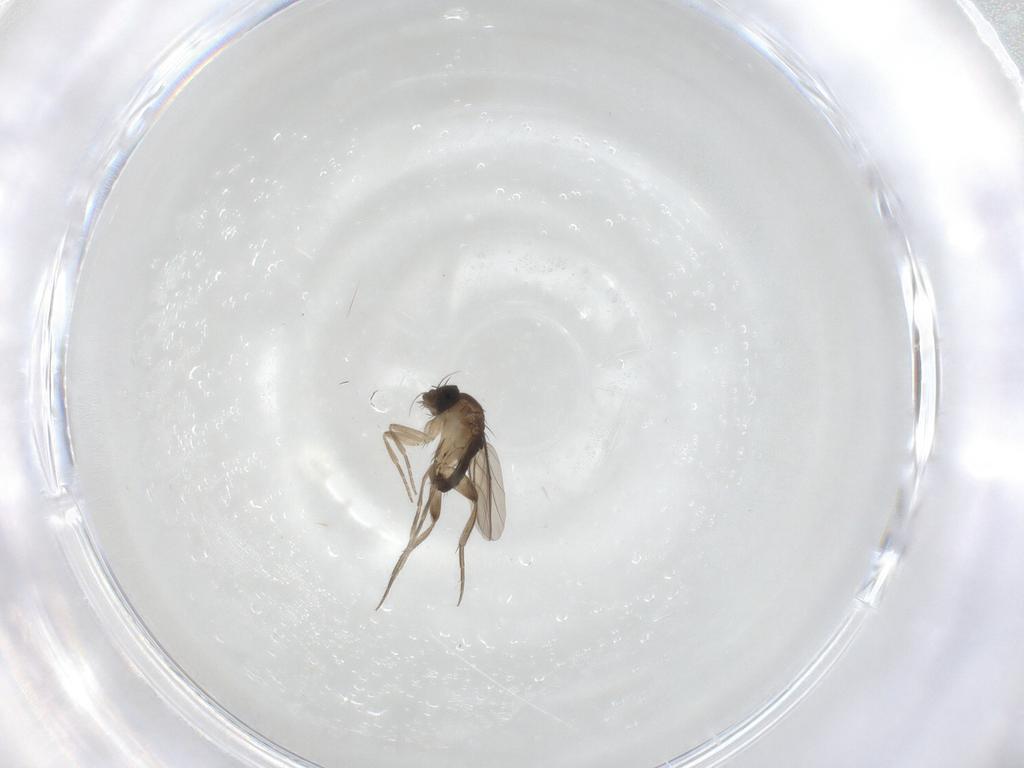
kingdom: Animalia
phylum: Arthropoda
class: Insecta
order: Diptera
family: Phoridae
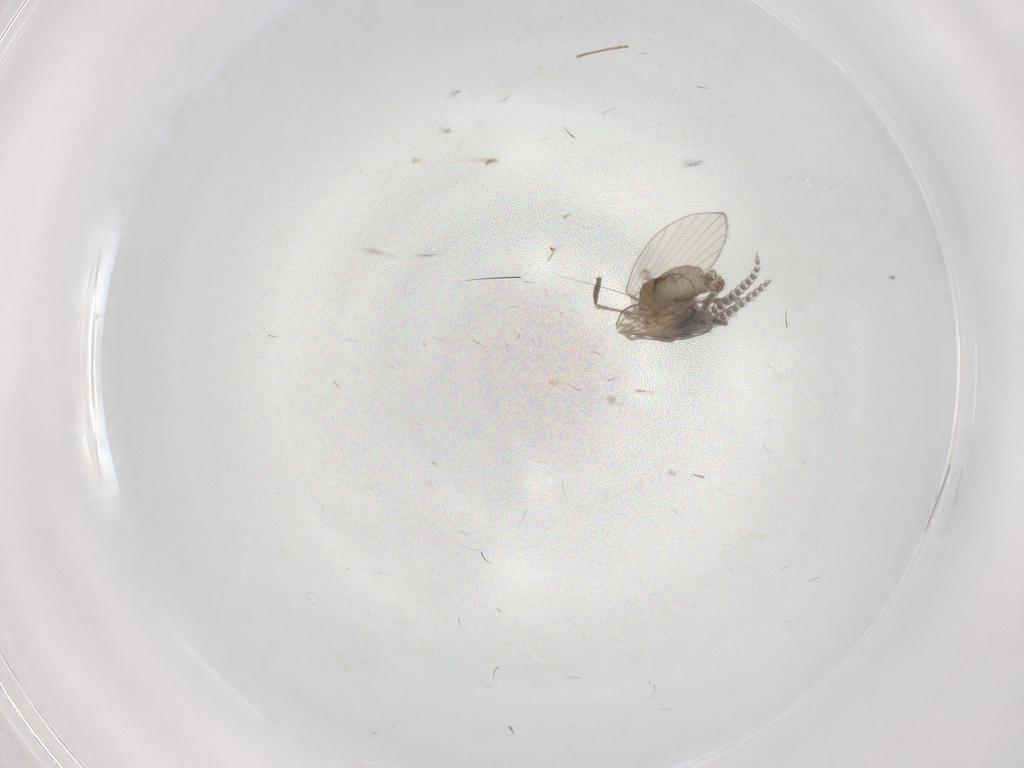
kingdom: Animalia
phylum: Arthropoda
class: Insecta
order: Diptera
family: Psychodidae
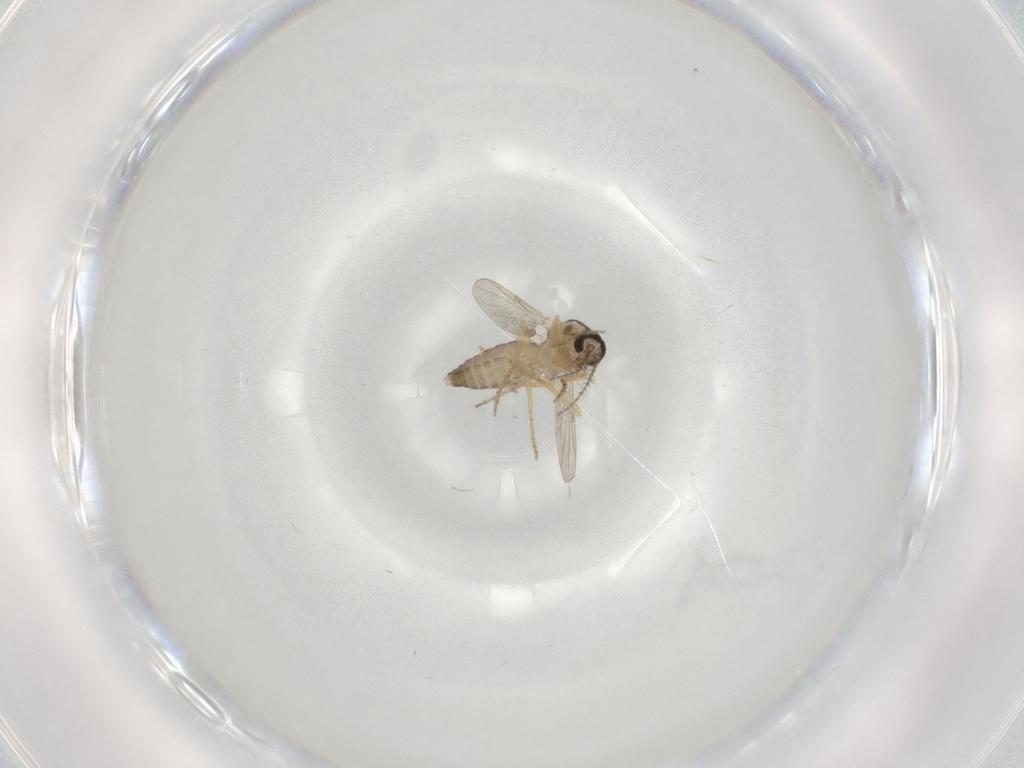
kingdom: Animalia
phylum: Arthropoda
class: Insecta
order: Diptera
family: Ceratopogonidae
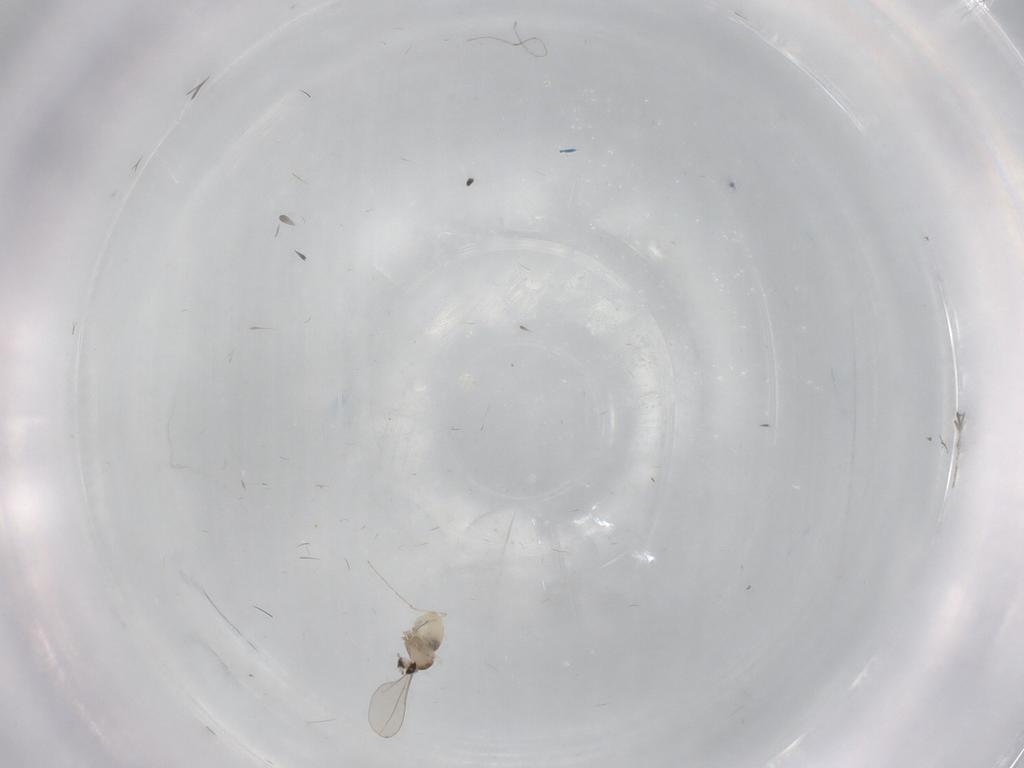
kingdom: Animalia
◆ ◆ ◆ ◆ ◆
AIM:
Please write out the lines of every entry above again, changing "phylum" to "division" and keeping everything else the same. Leave the pictures out of your answer.

SOLVED PROBLEM:
kingdom: Animalia
division: Arthropoda
class: Insecta
order: Diptera
family: Phoridae
kingdom: Animalia
division: Arthropoda
class: Insecta
order: Diptera
family: Psychodidae
kingdom: Animalia
division: Arthropoda
class: Insecta
order: Diptera
family: Ceratopogonidae
kingdom: Animalia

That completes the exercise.